Hopefuls differ on group homes

Smith, Riley are mostly in accord, however, at forum on education issues

October 03, 2002|By Jonathan D. Rockoff | Jonathan D. Rockoff,SUN STAFF

The two major-party candidates for Baltimore County executive agreed last night that the school system's teachers and principals should be paid more but disagreed on what to do about the county's group homes for troubled youths.

Democrat James T. Smith Jr. and Republican Douglas B. Riley met face-to-face to discuss education issues at a forum at Loch Raven High School.

Riley sought several times to blame Smith for the policies of the current county executive, C.A. Dutch Ruppersberger, whom he accused of being a micromanager of the school system. Riley pledged to solicit honest input from the superintendent and school board on the budget.

Technology funding

"I will not send a mark to the school board and say this is the amount you must send back to me," Riley said. Riley pledged to fully fund $12 million in technology spending for the schools. Smith, too, supported the funding.

Riley's repeated assaults on Ruppersberger eventually prompted Smith to respond, "I'm not Dutch Ruppersberger." He said Riley's attack "doesn't have anything to do with me."

That exchange, more than halfway through the hour-and-a-half forum before 100 people, marked one of the few moments of disagreement between the two candidates on improving the public school system.

On the issue of group homes, which send hundreds of students, many of them discipline problems, to the county schools, Riley again attacked Ruppersberger, saying the county executive's regional policies have led to more group homes in the county.

"That is the wrong approach," Riley said. He said the solution to the problems posed by group homes is bettering the schools in the county's older neighborhoods, which he said would encourage middle-class families to stay there.
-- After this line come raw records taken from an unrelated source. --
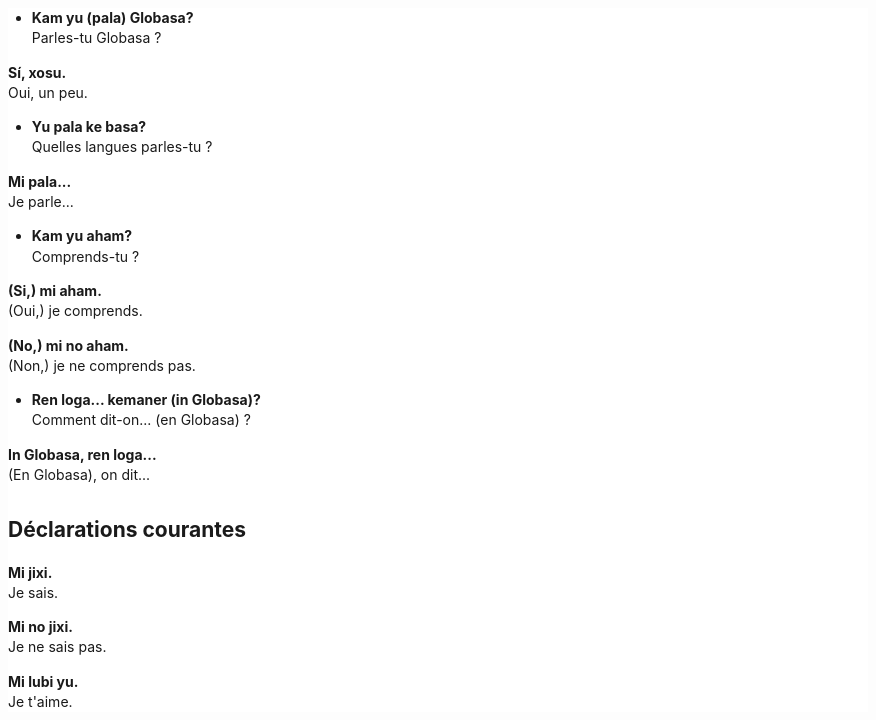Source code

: <ul>
	<li><strong>Kam yu (pala) Globasa?</strong><br /> Parles-tu Globasa ?</li>
</ul>
<p><strong>Sí, xosu.</strong><br /> Oui, un peu.</p>
<ul>
	<li><strong>Yu pala ke basa?</strong><br /> Quelles langues parles-tu ?</li>
</ul>
<p><strong>Mi pala...</strong><br /> Je parle...</p>
<ul>
	<li><strong>Kam yu aham?</strong><br /> Comprends-tu ?</li>
</ul>
<p><strong>(Si,) mi aham.</strong><br /> (Oui,) je comprends.</p>
<p><strong>(No,) mi no aham.</strong><br /> (Non,) je ne comprends pas.</p>
<ul>
	<li><strong>Ren loga... kemaner (in Globasa)?</strong><br /> Comment dit-on... (en Globasa) ?</li>
</ul>
<p><strong>In Globasa, ren loga...</strong><br /> (En Globasa), on dit...</p>
<h2>Déclarations courantes</h2>
<p><strong>Mi jixi.</strong><br /> Je sais.</p>
<p><strong>Mi no jixi.</strong><br /> Je ne sais pas.</p>
<p><strong>Mi lubi yu.</strong><br /> Je t'aime. </p>
<p></p>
Smith said he would work with state agencies that regulate group homes to limit the numbers of homes in each neighborhood so that schools aren't overwhelmed by students from the homes.
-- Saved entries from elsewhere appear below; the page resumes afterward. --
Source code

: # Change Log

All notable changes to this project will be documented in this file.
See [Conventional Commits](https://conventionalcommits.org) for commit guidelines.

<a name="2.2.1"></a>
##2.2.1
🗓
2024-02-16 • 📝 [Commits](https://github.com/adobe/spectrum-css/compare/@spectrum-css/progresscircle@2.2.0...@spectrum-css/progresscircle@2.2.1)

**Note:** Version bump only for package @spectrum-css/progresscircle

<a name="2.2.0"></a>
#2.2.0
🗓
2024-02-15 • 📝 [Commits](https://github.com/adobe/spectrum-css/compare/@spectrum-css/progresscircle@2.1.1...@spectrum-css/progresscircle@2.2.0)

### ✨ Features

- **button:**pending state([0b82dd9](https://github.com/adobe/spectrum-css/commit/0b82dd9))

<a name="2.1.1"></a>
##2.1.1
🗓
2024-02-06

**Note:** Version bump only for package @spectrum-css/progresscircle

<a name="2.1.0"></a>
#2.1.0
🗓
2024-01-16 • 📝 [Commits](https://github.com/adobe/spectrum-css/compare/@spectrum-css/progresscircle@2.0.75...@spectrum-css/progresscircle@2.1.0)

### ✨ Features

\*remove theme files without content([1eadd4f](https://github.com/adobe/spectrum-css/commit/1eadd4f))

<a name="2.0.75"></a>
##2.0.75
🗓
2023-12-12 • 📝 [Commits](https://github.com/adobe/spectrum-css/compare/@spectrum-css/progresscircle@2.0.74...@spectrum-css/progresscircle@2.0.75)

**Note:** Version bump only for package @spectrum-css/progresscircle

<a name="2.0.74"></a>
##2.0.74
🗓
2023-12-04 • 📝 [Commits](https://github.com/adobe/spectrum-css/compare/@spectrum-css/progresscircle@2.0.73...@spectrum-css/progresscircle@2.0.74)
"It presents a challenge that can almost overwhelm all of the school system when there is such a high concentration," Smith said, adding that he would seek more state funding for educating the students and make sure the schools have their files so that teachers are aware of the students' needs.

Riley derided Smith's written education plan as unaffordable and based on conventional wisdom.

Smith said that was unfair to a document that was put together after much thought and input from experts.

PTA is co-sponsor

Last night's event was sponsored by the PTA Council of Baltimore County and other parent groups.

In responses to questions about education submitted to them ahead of time, the candidates stressed the importance of the public schools and vowed to work with school officials, parents and other groups.